(Supplied information):
###

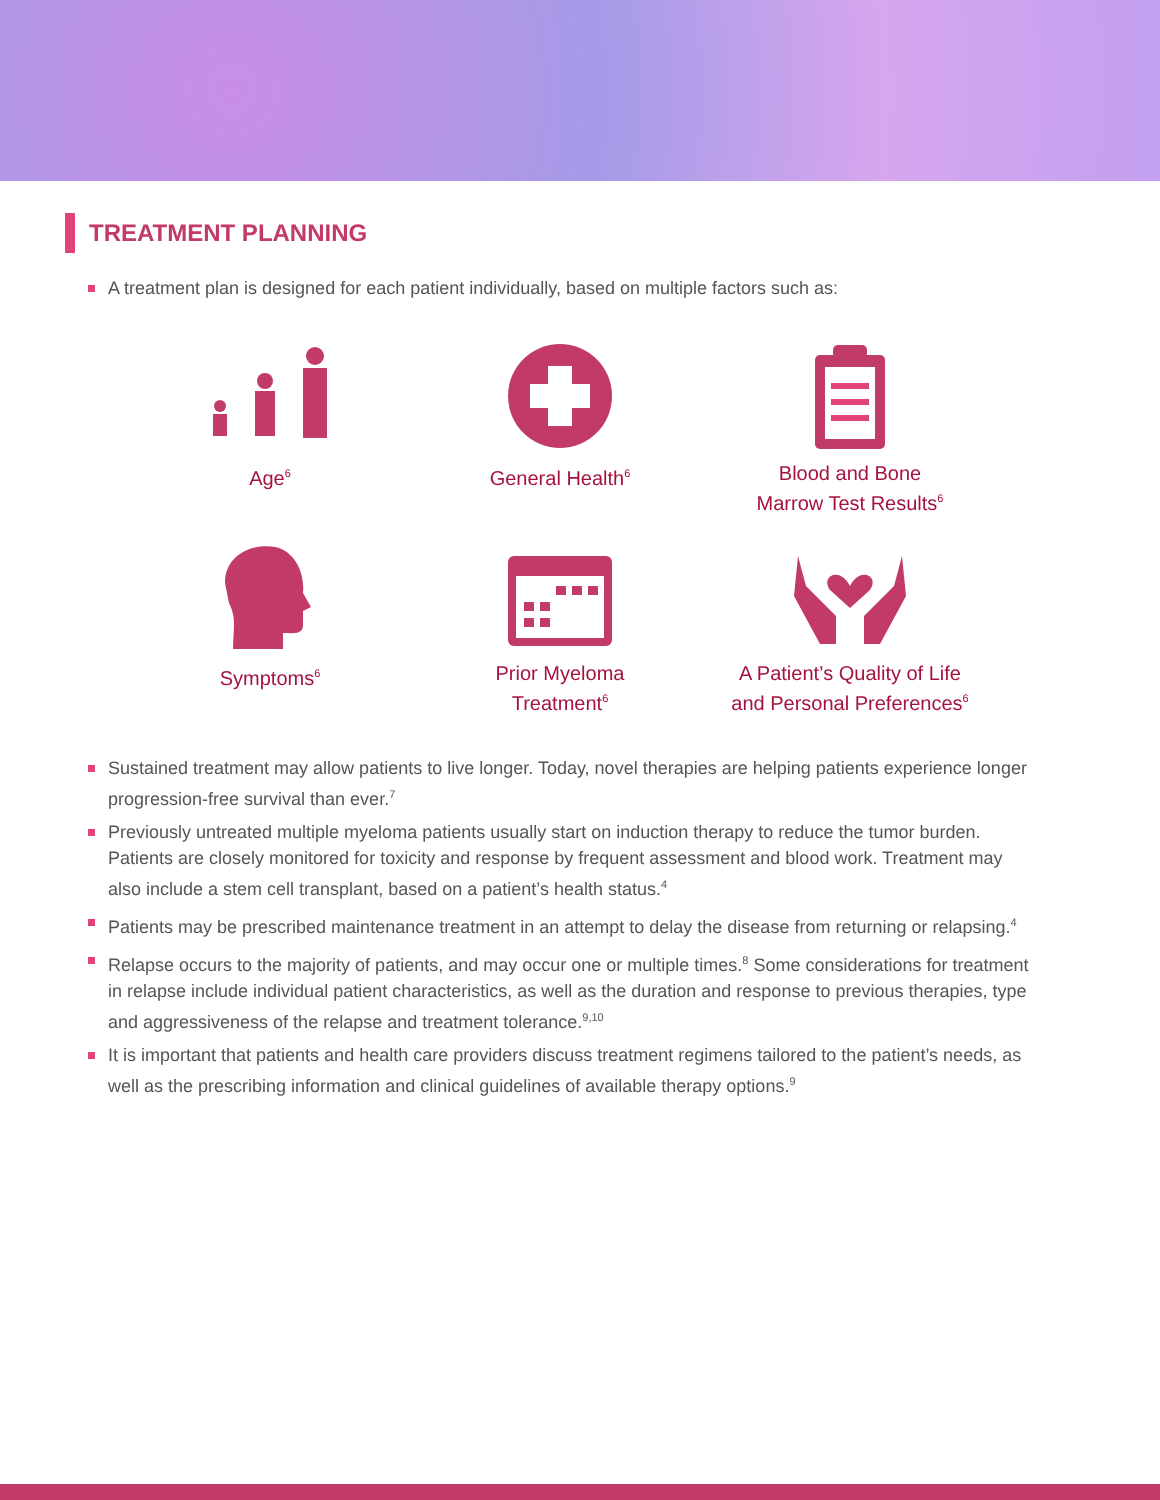TREATMENT PLANNING
A treatment plan is designed for each patient individually, based on multiple factors such as:
Age<sup>6</sup>
General Health<sup>6</sup>
Blood and Bone
Marrow Test Results<sup>6</sup>
Symptoms<sup>6</sup>
Prior Myeloma
Treatment<sup>6</sup>
A Patient’s Quality of Life
and Personal Preferences<sup>6</sup>
Sustained treatment may allow patients to live longer. Today, novel therapies are helping patients experience longer progression-free survival than ever.<sup>7</sup>
Previously untreated multiple myeloma patients usually start on induction therapy to reduce the tumor burden. Patients are closely monitored for toxicity and response by frequent assessment and blood work. Treatment may also include a stem cell transplant, based on a patient’s health status.<sup>4</sup>
Patients may be prescribed maintenance treatment in an attempt to delay the disease from returning or relapsing.<sup>4</sup>
Relapse occurs to the majority of patients, and may occur one or multiple times.<sup>8</sup> Some considerations for treatment in relapse include individual patient characteristics, as well as the duration and response to previous therapies, type and aggressiveness of the relapse and treatment tolerance.<sup>9,10</sup>
It is important that patients and health care providers discuss treatment regimens tailored to the patient’s needs, as well as the prescribing information and clinical guidelines of available therapy options.<sup>9</sup>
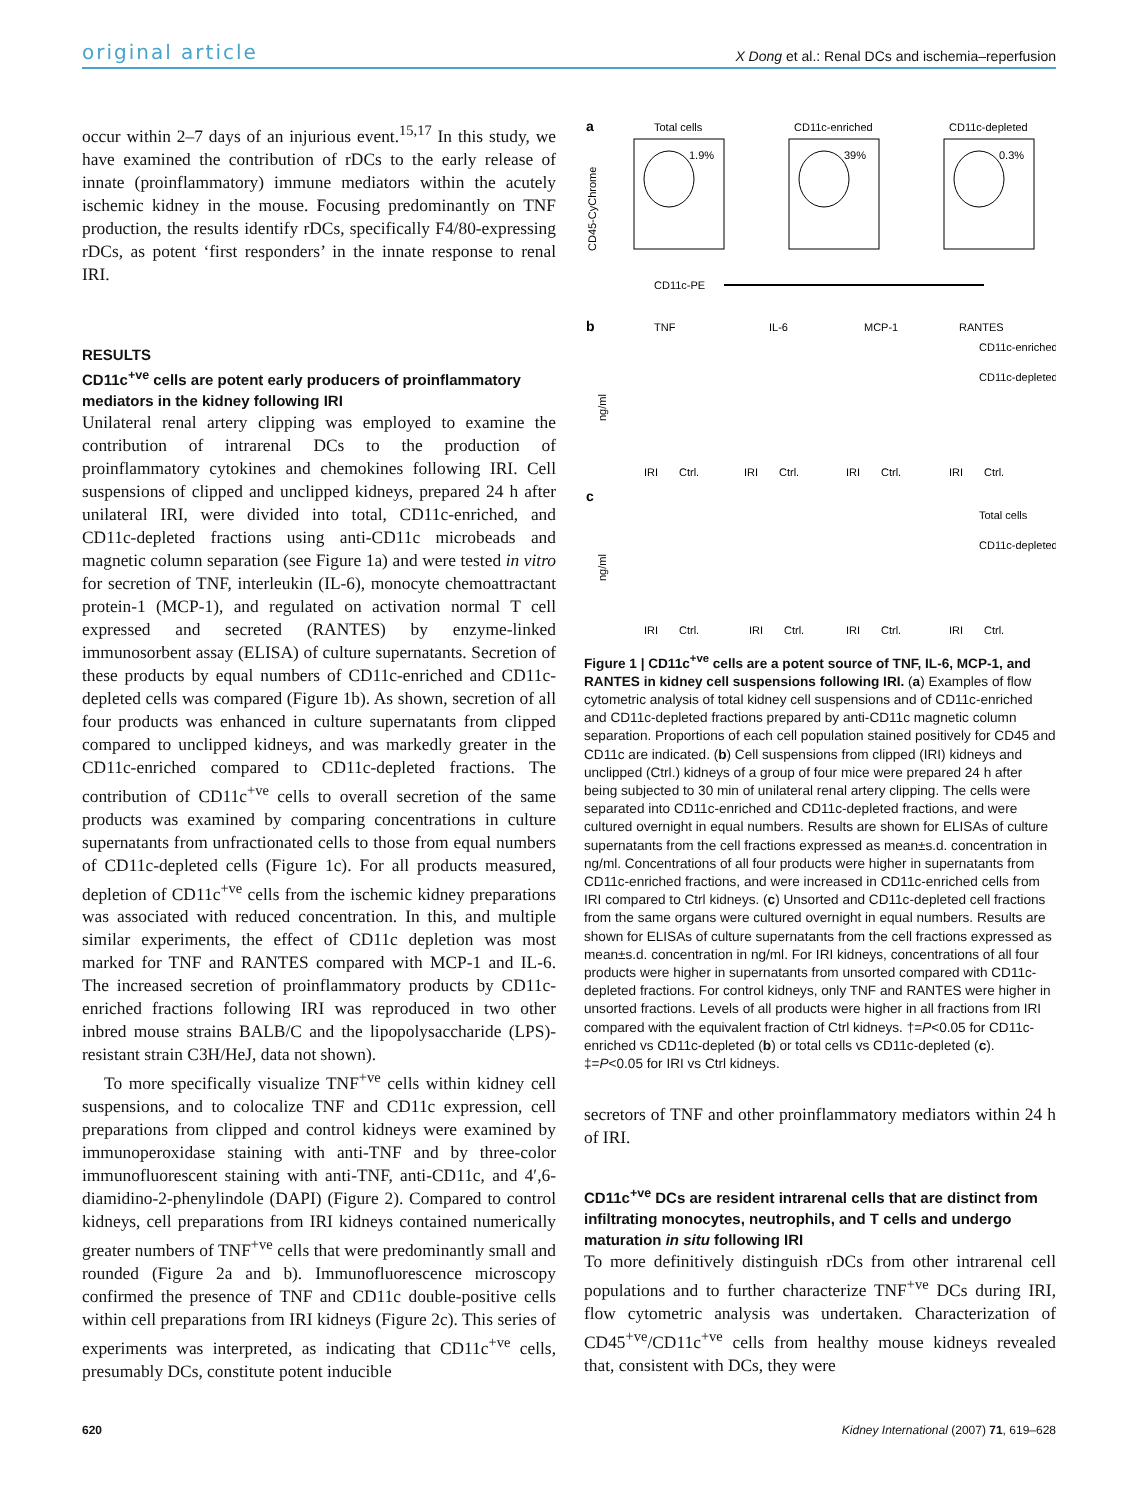original article X Dong et al.: Renal DCs and ischemia–reperfusion
occur within 2–7 days of an injurious event.<sup>15,17</sup> In this study, we have examined the contribution of rDCs to the early release of innate (proinflammatory) immune mediators within the acutely ischemic kidney in the mouse. Focusing predominantly on TNF production, the results identify rDCs, specifically F4/80-expressing rDCs, as potent ‘first responders’ in the innate response to renal IRI.
RESULTS
CD11c<sup>+ve</sup> cells are potent early producers of proinflammatory mediators in the kidney following IRI
Unilateral renal artery clipping was employed to examine the contribution of intrarenal DCs to the production of proinflammatory cytokines and chemokines following IRI. Cell suspensions of clipped and unclipped kidneys, prepared 24 h after unilateral IRI, were divided into total, CD11c-enriched, and CD11c-depleted fractions using anti-CD11c microbeads and magnetic column separation (see Figure 1a) and were tested in vitro for secretion of TNF, interleukin (IL-6), monocyte chemoattractant protein-1 (MCP-1), and regulated on activation normal T cell expressed and secreted (RANTES) by enzyme-linked immunosorbent assay (ELISA) of culture supernatants. Secretion of these products by equal numbers of CD11c-enriched and CD11c-depleted cells was compared (Figure 1b). As shown, secretion of all four products was enhanced in culture supernatants from clipped compared to unclipped kidneys, and was markedly greater in the CD11c-enriched compared to CD11c-depleted fractions. The contribution of CD11c<sup>+ve</sup> cells to overall secretion of the same products was examined by comparing concentrations in culture supernatants from unfractionated cells to those from equal numbers of CD11c-depleted cells (Figure 1c). For all products measured, depletion of CD11c<sup>+ve</sup> cells from the ischemic kidney preparations was associated with reduced concentration. In this, and multiple similar experiments, the effect of CD11c depletion was most marked for TNF and RANTES compared with MCP-1 and IL-6. The increased secretion of proinflammatory products by CD11c-enriched fractions following IRI was reproduced in two other inbred mouse strains BALB/C and the lipopolysaccharide (LPS)-resistant strain C3H/HeJ, data not shown).
To more specifically visualize TNF<sup>+ve</sup> cells within kidney cell suspensions, and to colocalize TNF and CD11c expression, cell preparations from clipped and control kidneys were examined by immunoperoxidase staining with anti-TNF and by three-color immunofluorescent staining with anti-TNF, anti-CD11c, and 4′,6-diamidino-2-phenylindole (DAPI) (Figure 2). Compared to control kidneys, cell preparations from IRI kidneys contained numerically greater numbers of TNF<sup>+ve</sup> cells that were predominantly small and rounded (Figure 2a and b). Immunofluorescence microscopy confirmed the presence of TNF and CD11c double-positive cells within cell preparations from IRI kidneys (Figure 2c). This series of experiments was interpreted, as indicating that CD11c<sup>+ve</sup> cells, presumably DCs, constitute potent inducible
a
Total cells
CD11c-enriched
CD11c-depleted
1.9%
39%
0.3%
CD45-CyChrome
CD11c-PE
b
TNF
IL-6
MCP-1
RANTES
CD11c-enriched
CD11c-depleted
ng/ml
IRI
Ctrl.
IRI
Ctrl.
IRI
Ctrl.
IRI
Ctrl.
c
Total cells
CD11c-depleted
ng/ml
IRI
Ctrl.
IRI
Ctrl.
IRI
Ctrl.
IRI
Ctrl.
Figure 1 | CD11c<sup>+ve</sup> cells are a potent source of TNF, IL-6, MCP-1, and RANTES in kidney cell suspensions following IRI. (a) Examples of flow cytometric analysis of total kidney cell suspensions and of CD11c-enriched and CD11c-depleted fractions prepared by anti-CD11c magnetic column separation. Proportions of each cell population stained positively for CD45 and CD11c are indicated. (b) Cell suspensions from clipped (IRI) kidneys and unclipped (Ctrl.) kidneys of a group of four mice were prepared 24 h after being subjected to 30 min of unilateral renal artery clipping. The cells were separated into CD11c-enriched and CD11c-depleted fractions, and were cultured overnight in equal numbers. Results are shown for ELISAs of culture supernatants from the cell fractions expressed as mean±s.d. concentration in ng/ml. Concentrations of all four products were higher in supernatants from CD11c-enriched fractions, and were increased in CD11c-enriched cells from IRI compared to Ctrl kidneys. (c) Unsorted and CD11c-depleted cell fractions from the same organs were cultured overnight in equal numbers. Results are shown for ELISAs of culture supernatants from the cell fractions expressed as mean±s.d. concentration in ng/ml. For IRI kidneys, concentrations of all four products were higher in supernatants from unsorted compared with CD11c-depleted fractions. For control kidneys, only TNF and RANTES were higher in unsorted fractions. Levels of all products were higher in all fractions from IRI compared with the equivalent fraction of Ctrl kidneys. †=P<0.05 for CD11c-enriched vs CD11c-depleted (b) or total cells vs CD11c-depleted (c). ‡=P<0.05 for IRI vs Ctrl kidneys.
secretors of TNF and other proinflammatory mediators within 24 h of IRI.
CD11c<sup>+ve</sup> DCs are resident intrarenal cells that are distinct from infiltrating monocytes, neutrophils, and T cells and undergo maturation in situ following IRI
To more definitively distinguish rDCs from other intrarenal cell populations and to further characterize TNF<sup>+ve</sup> DCs during IRI, flow cytometric analysis was undertaken. Characterization of CD45<sup>+ve</sup>/CD11c<sup>+ve</sup> cells from healthy mouse kidneys revealed that, consistent with DCs, they were
620 Kidney International (2007) 71, 619–628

###

Among the records above, find each line holding the string "response" and pull it out.

Previously untreated multiple myeloma patients usually start on induction therapy to reduce the tumor burden. Patients are closely monitored for toxicity and response by frequent assessment and blood work. Treatment may also include a stem cell transplant, based on a patient’s health status.<sup>4</sup>
Relapse occurs to the majority of patients, and may occur one or multiple times.<sup>8</sup> Some considerations for treatment in relapse include individual patient characteristics, as well as the duration and response to previous therapies, type and aggressiveness of the relapse and treatment tolerance.<sup>9,10</sup>
occur within 2–7 days of an injurious event.<sup>15,17</sup> In this study, we have examined the contribution of rDCs to the early release of innate (proinflammatory) immune mediators within the acutely ischemic kidney in the mouse. Focusing predominantly on TNF production, the results identify rDCs, specifically F4/80-expressing rDCs, as potent ‘first responders’ in the innate response to renal IRI.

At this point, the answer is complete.